• _Task directions_: An exact copy of all the data is required, with pictures left out.

[Records for this task Boundary: Start]

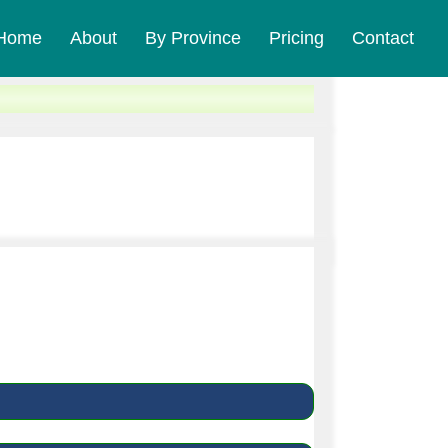
Home
About
By Province
Pricing
Contact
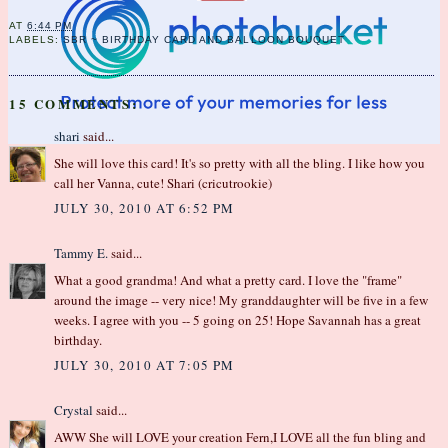
AT
6:44 PM
LABELS:
SBR ~ BIRTHDAY CARD AND BALLOON BOUQUET
15 COMMENTS:
shari
said...
She will love this card! It's so pretty with all the bling. I like how you
call her Vanna, cute! Shari (cricutrookie)
JULY 30, 2010 AT 6:52 PM
Tammy E.
said...
What a good grandma! And what a pretty card. I love the "frame"
around the image -- very nice! My granddaughter will be five in a few
weeks. I agree with you -- 5 going on 25! Hope Savannah has a great
birthday.
JULY 30, 2010 AT 7:05 PM
Crystal
said...
AWW She will LOVE your creation Fern,I LOVE all the fun bling and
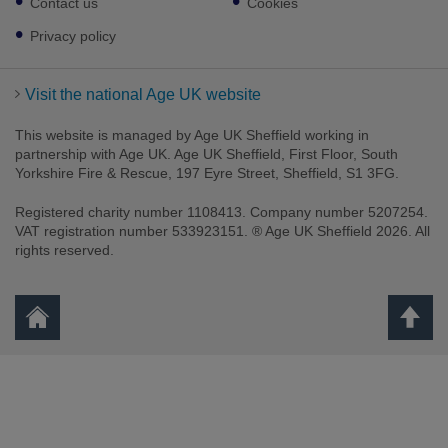
Contact us
Cookies
Privacy policy
Visit the national Age UK website
This website is managed by Age UK Sheffield working in
partnership with Age UK. Age UK Sheffield, First Floor, South
Yorkshire Fire & Rescue, 197 Eyre Street, Sheffield, S1 3FG.
Registered charity number 1108413. Company number 5207254.
VAT registration number 533923151. ® Age UK Sheffield 2026. All
rights reserved.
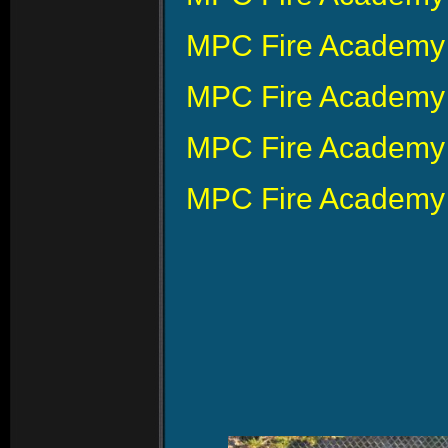
MPC Fire Academy 
MPC Fire Academy 
MPC Fire Academy 
MPC Fire Academy 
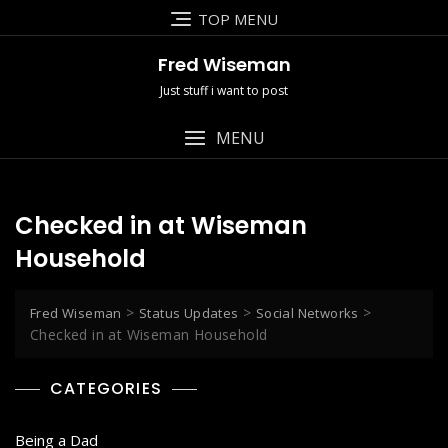
Skip
TOP MENU
to
content
Fred Wiseman
Just stuff i want to post
MENU
Checked in at Wiseman
Household
>
>
>
Fred Wiseman
Status Updates
Social Networks
Checked in at Wiseman Household
CATEGORIES
Being a Dad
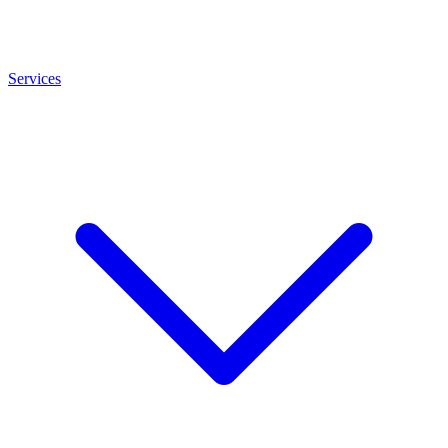
Services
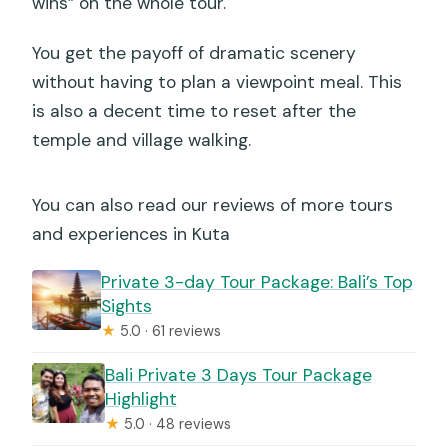
wins” on the whole tour.
You get the payoff of dramatic scenery
without having to plan a viewpoint meal. This
is also a decent time to reset after the
temple and village walking.
You can also read our reviews of more tours
and experiences in Kuta
Private 3-day Tour Package: Bali’s Top
Sights
★
5.0 · 61 reviews
Bali Private 3 Days Tour Package
Highlight
★
5.0 · 48 reviews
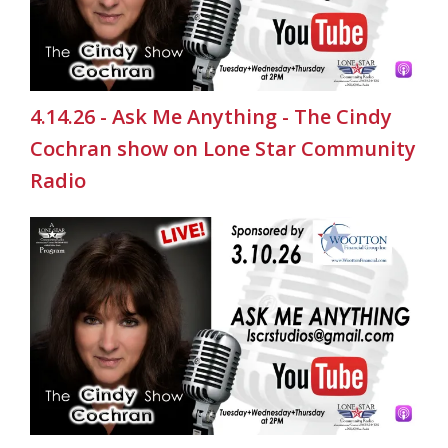
4.14.26 - Ask Me Anything - The Cindy
Cochran show on Lone Star Community
Radio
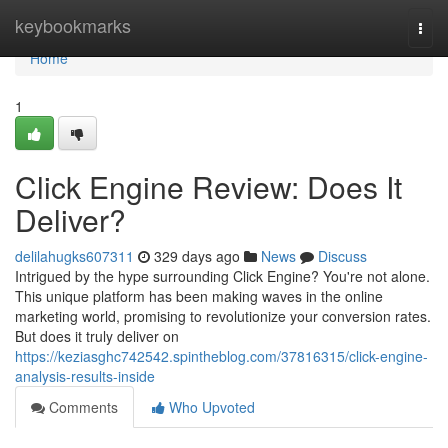
Home
keybookmarks
Togg
navi
Home
1
Click Engine Review: Does It
Deliver?
delilahugks607311
329 days ago
News
Discuss
Intrigued by the hype surrounding Click Engine? You're not alone.
This unique platform has been making waves in the online
marketing world, promising to revolutionize your conversion rates.
But does it truly deliver on
https://keziasghc742542.spintheblog.com/37816315/click-engine-
analysis-results-inside
Comments
Who Upvoted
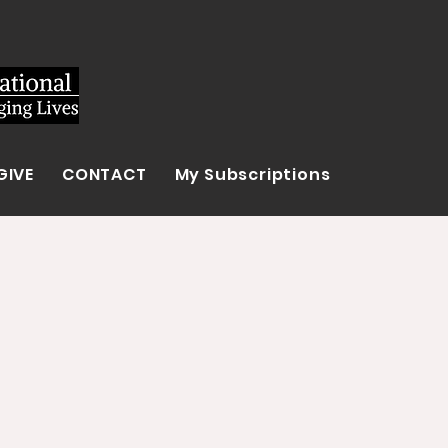
GIVE
CONTACT
My Subscriptions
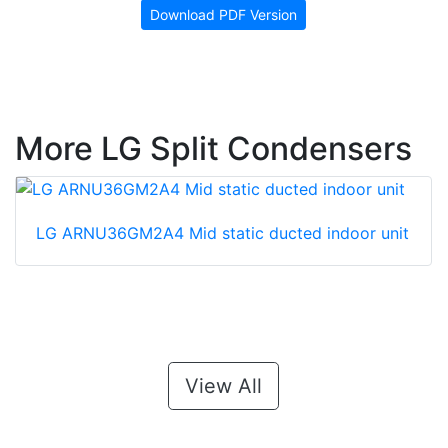
Download PDF Version
More LG Split Condensers
LG ARNU36GM2A4 Mid static ducted indoor unit
View All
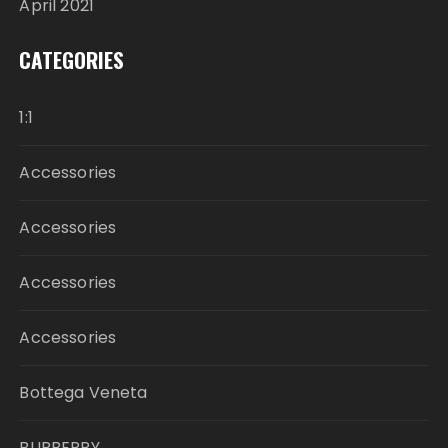
April 2021
CATEGORIES
1:1
Accessories
Accessories
Accessories
Accessories
Bottega Veneta
BURBERRY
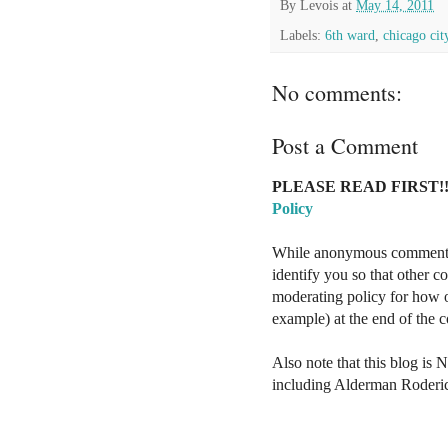
By
Levois
at
May 14, 2011
Labels:
6th ward
,
chicago cit
No comments:
Post a Comment
PLEASE READ FIRST!!
Policy
While anonymous comments a
identify you so that other 
moderating policy for how o
example) at the end of the
Also note that this blog is 
including Alderman Roderi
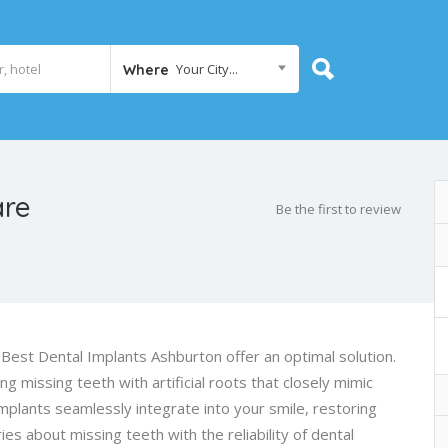
Your City...
Where
are
Be the first to review
 Best Dental Implants Ashburton offer an optimal solution.
 missing teeth with artificial roots that closely mimic
mplants seamlessly integrate into your smile, restoring
es about missing teeth with the reliability of dental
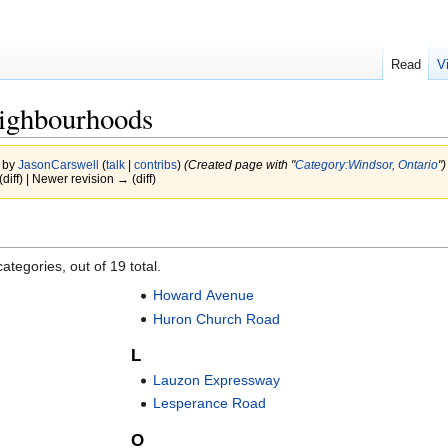
Read
V
ighbourhoods
2 by
JasonCarswell
(
talk
|
contribs
)
(Created page with "
Category:Windsor, Ontario
")
(diff) | Newer revision → (diff)
ategories, out of 19 total.
Howard Avenue
Huron Church Road
L
Lauzon Expressway
Lesperance Road
O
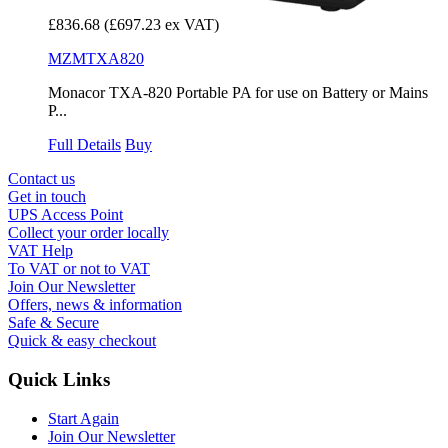
£836.68
(£697.23 ex VAT)
MZMTXA820
Monacor TXA-820 Portable PA for use on Battery or Mains
P...
Full Details
Buy
Contact us
Get in touch
UPS Access Point
Collect your order locally
VAT Help
To VAT or not to VAT
Join Our Newsletter
Offers, news & information
Safe & Secure
Quick & easy checkout
Quick Links
Start Again
Join Our Newsletter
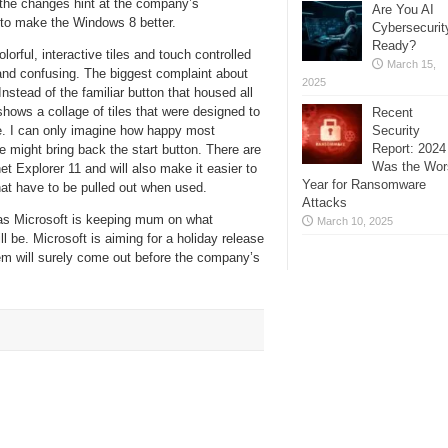
 the changes hint at the company’s
Are You AI
 to make the Windows 8 better.
Cybersecurit
Ready?
orful, interactive tiles and touch controlled
March 15,
 and confusing. The biggest complaint about
2025
nstead of the familiar button that housed all
ows a collage of tiles that were designed to
Recent
Security
se. I can only imagine how happy most
Report: 2024
might bring back the start button. There are
Was the Wor
et Explorer 11 and will also make it easier to
Year for Ransomware
that have to be pulled out when used.
Attacks
as Microsoft is keeping mum on what
March 10, 2025
l be. Microsoft is aiming for a holiday release
em will surely come out before the company’s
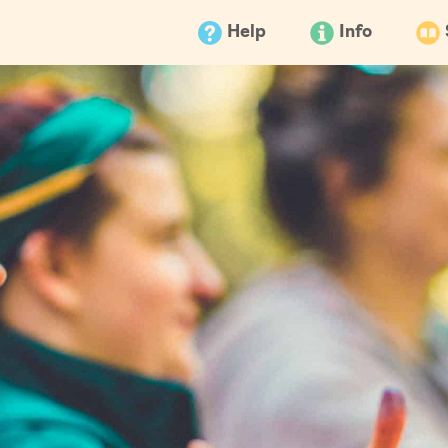
Help
Info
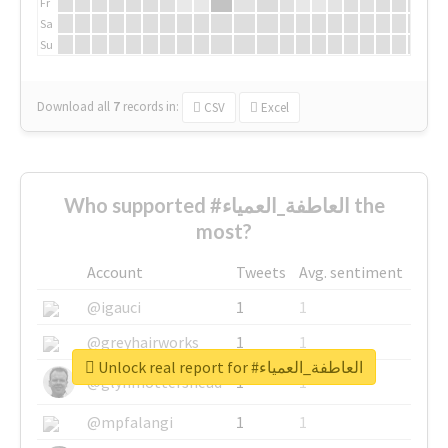
Fr
Sa
Su
Download all
7
records
in:
CSV
Excel
Who supported #العاطفة_العمياء the
most?
Account
Tweets
Avg. sentiment
@igauci
1
1
@greyhairworks
1
1
Unlock real report for #العاطفة_العمياء
@glynmottershead
1
1
@mpfalangi
1
1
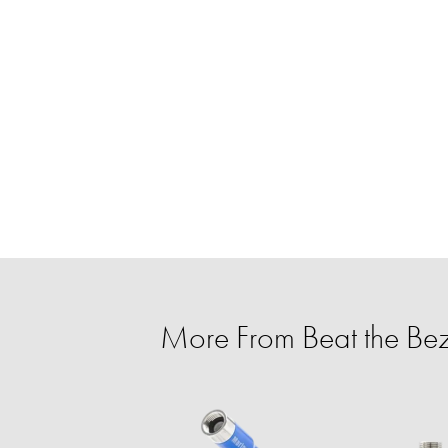
More From Beat the Be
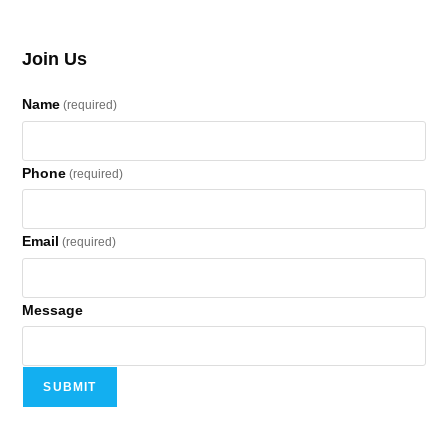
Join Us
Name
(required)
Phone
(required)
Email
(required)
Message
SUBMIT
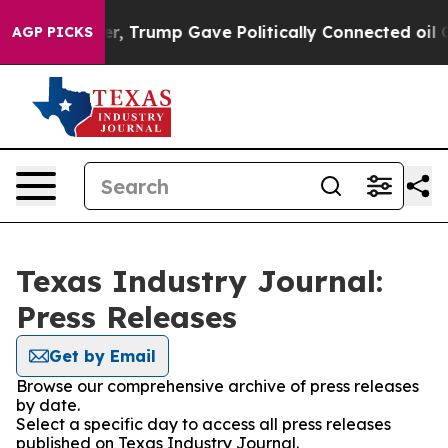
ices Higher, Trump Gave Politically Connected oil Com
AGP PICKS
Texas Industry Journal:
Press Releases
Get by Email
Browse our comprehensive archive of press releases
by date.
Select a specific day to access all press releases
published on Texas Industry Journal.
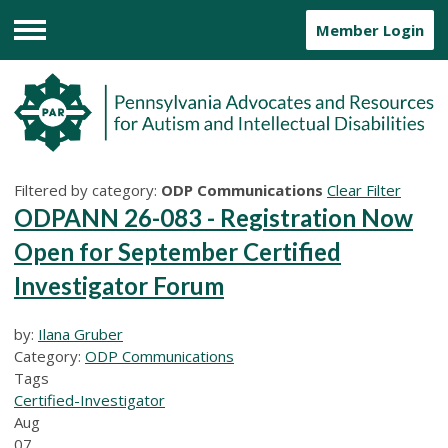
Member Login
Menu
Filtered by category:
ODP Communications
Clear Filter
ODPANN 26-083 - Registration Now
Open for September Certified
Investigator Forum
by:
Ilana Gruber
Category:
ODP Communications
Tags
Certified-Investigator
Aug
07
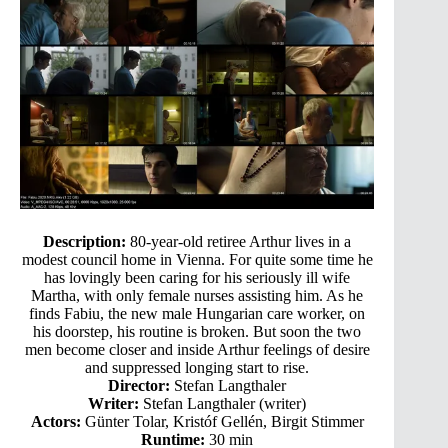
Description:
80-year-old retiree Arthur lives in a
modest council home in Vienna. For quite some time he
has lovingly been caring for his seriously ill wife
Martha, with only female nurses assisting him. As he
finds Fabiu, the new male Hungarian care worker, on
his doorstep, his routine is broken. But soon the two
men become closer and inside Arthur feelings of desire
and suppressed longing start to rise.
Director:
Stefan Langthaler
Writer:
Stefan Langthaler (writer)
Actors:
Günter Tolar, Kristóf Gellén, Birgit Stimmer
Runtime:
30 min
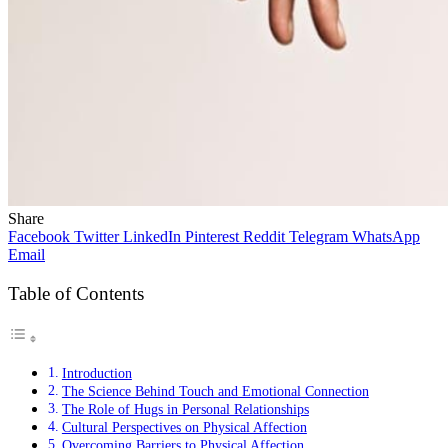
Share
Facebook
Twitter
LinkedIn
Pinterest
Reddit
Telegram
WhatsApp
Email
Table of Contents
Introduction
The Science Behind Touch and Emotional Connection
The Role of Hugs in Personal Relationships
Cultural Perspectives on Physical Affection
Overcoming Barriers to Physical Affection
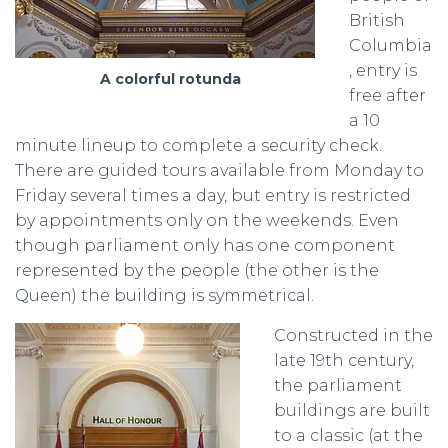
British
Columbia
, entry is
A colorful rotunda
free after
a 10
minute lineup to complete a security check.
There are guided tours available from Monday to
Friday several times a day, but entry is restricted
by appointments only on the weekends. Even
though parliament only has one component
represented by the people (the other is the
Queen) the building is symmetrical.
Constructed in the
late 19th century,
the parliament
buildings are built
to a classic (at the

[Records for this task Boundary: End]

• _Response to this task_:
Home
About
By Province
Pricing
Contact
AT
6:44 PM
LABELS:
SBR ~ BIRTHDAY CARD AND BALLOON BOUQUET
15 COMMENTS:
shari
said...
She will love this card! It's so pretty with all the bling. I like how you
call her Vanna, cute! Shari (cricutrookie)
JULY 30, 2010 AT 6:52 PM
Tammy E.
said...
What a good grandma! And what a pretty card. I love the "frame"
around the image -- very nice! My granddaughter will be five in a few
weeks. I agree with you -- 5 going on 25! Hope Savannah has a great
birthday.
JULY 30, 2010 AT 7:05 PM
Crystal
said...
AWW She will LOVE your creation Fern,I LOVE all the fun bling and
Contact us
Cookies
Privacy policy
Visit the national Age UK website
This website is managed by Age UK Sheffield working in
partnership with Age UK. Age UK Sheffield, First Floor, South
Yorkshire Fire & Rescue, 197 Eyre Street, Sheffield, S1 3FG.
Registered charity number 1108413. Company number 5207254.
VAT registration number 533923151. ® Age UK Sheffield 2026. All
rights reserved.
MPC Fire Academy 
MPC Fire Academy 
MPC Fire Academy 
MPC Fire Academy 
Skip
TOP MENU
to
content
Fred Wiseman
Just stuff i want to post
MENU
Checked in at Wiseman
Household
>
>
>
Fred Wiseman
Status Updates
Social Networks
Checked in at Wiseman Household
CATEGORIES
Being a Dad
Services
wins” on the whole tour.
You get the payoff of dramatic scenery
without having to plan a viewpoint meal. This
is also a decent time to reset after the
temple and village walking.
You can also read our reviews of more tours
and experiences in Kuta
Private 3-day Tour Package: Bali’s Top
Sights
★
5.0 · 61 reviews
Bali Private 3 Days Tour Package
Highlight
★
5.0 · 48 reviews
4.14.26 - Ask Me Anything - The Cindy
Cochran show on Lone Star Community
Radio
Home
keybookmarks
Togg
navi
Home
1
Click Engine Review: Does It
Deliver?
delilahugks607311
329 days ago
News
Discuss
Intrigued by the hype surrounding Click Engine? You're not alone.
This unique platform has been making waves in the online
marketing world, promising to revolutionize your conversion rates.
But does it truly deliver on
https://keziasghc742542.spintheblog.com/37816315/click-engine-
analysis-results-inside
Comments
Who Upvoted
GIVE
CONTACT
My Subscriptions
Download PDF Version
More LG Split Condensers
LG ARNU36GM2A4 Mid static ducted indoor unit
View All
April 2021
CATEGORIES
1:1
Accessories
Accessories
Accessories
Accessories
Bottega Veneta
BURBERRY
By
Levois
at
May 14, 2011
Labels:
6th ward
,
chicago cit
No comments:
Post a Comment
PLEASE READ FIRST!!
Policy
While anonymous comments a
identify you so that other 
moderating policy for how o
example) at the end of the
Also note that this blog is 
including Alderman Roderi
Your City...
Where
are
Be the first to review
 Best Dental Implants Ashburton offer an optimal solution.
 missing teeth with artificial roots that closely mimic
mplants seamlessly integrate into your smile, restoring
es about missing teeth with the reliability of dental
Read
V
ighbourhoods
2 by
JasonCarswell
(
talk
|
contribs
)
(Created page with "
Category:Windsor, Ontario
")
(diff) | Newer revision → (diff)
ategories, out of 19 total.
Howard Avenue
Huron Church Road
L
Lauzon Expressway
Lesperance Road
O
£836.68
(£697.23 ex VAT)
MZMTXA820
Monacor TXA-820 Portable PA for use on Battery or Mains
P...
Full Details
Buy
Contact us
Get in touch
UPS Access Point
Collect your order locally
VAT Help
To VAT or not to VAT
Join Our Newsletter
Offers, news & information
Safe & Secure
Quick & easy checkout
Quick Links
Start Again
Join Our Newsletter
 the changes hint at the company’s
Are You AI
 to make the Windows 8 better.
Cybersecurit
Ready?
orful, interactive tiles and touch controlled
March 15,
 and confusing. The biggest complaint about
2025
nstead of the familiar button that housed all
ows a collage of tiles that were designed to
Recent
Security
se. I can only imagine how happy most
Report: 2024
might bring back the start button. There are
Was the Wor
et Explorer 11 and will also make it easier to
Year for Ransomware
that have to be pulled out when used.
Attacks
as Microsoft is keeping mum on what
March 10, 2025
l be. Microsoft is aiming for a holiday release
em will surely come out before the company’s
Help
Info
Fr
Sa
Su
Download all
7
records
in:
CSV
Excel
Who supported #العاطفة_العمياء the
most?
Account
Tweets
Avg. sentiment
@igauci
1
1
@greyhairworks
1
1
Unlock real report for #العاطفة_العمياء
@glynmottershead
1
1
@mpfalangi
1
1
More From Beat the Be
Join Us
Name
(required)
Phone
(required)
Email
(required)
Message
SUBMIT
ices Higher, Trump Gave Politically Connected oil Com
AGP PICKS
Texas Industry Journal:
Press Releases
Get by Email
Browse our comprehensive archive of press releases
by date.
Select a specific day to access all press releases
published on Texas Industry Journal.
Member Login
Menu
Filtered by category:
ODP Communications
Clear Filter
ODPANN 26-083 - Registration Now
Open for September Certified
Investigator Forum
by:
Ilana Gruber
Category:
ODP Communications
Tags
Certified-Investigator
Aug
07
Description:
80-year-old retiree Arthur lives in a
modest council home in Vienna. For quite some time he
has lovingly been caring for his seriously ill wife
Martha, with only female nurses assisting him. As he
finds Fabiu, the new male Hungarian care worker, on
his doorstep, his routine is broken. But soon the two
men become closer and inside Arthur feelings of desire
and suppressed longing start to rise.
Director:
Stefan Langthaler
Writer:
Stefan Langthaler (writer)
Actors:
Günter Tolar, Kristóf Gellén, Birgit Stimmer
Runtime:
30 min
Share
Facebook
Twitter
LinkedIn
Pinterest
Reddit
Telegram
WhatsApp
Email
Table of Contents
Introduction
The Science Behind Touch and Emotional Connection
The Role of Hugs in Personal Relationships
Cultural Perspectives on Physical Affection
Overcoming Barriers to Physical Affection
British
Columbia
, entry is
A colorful rotunda
free after
a 10
minute lineup to complete a security check.
There are guided tours available from Monday to
Friday several times a day, but entry is restricted
by appointments only on the weekends. Even
though parliament only has one component
represented by the people (the other is the
Queen) the building is symmetrical.
Constructed in the
late 19th century,
the parliament
buildings are built
to a classic (at the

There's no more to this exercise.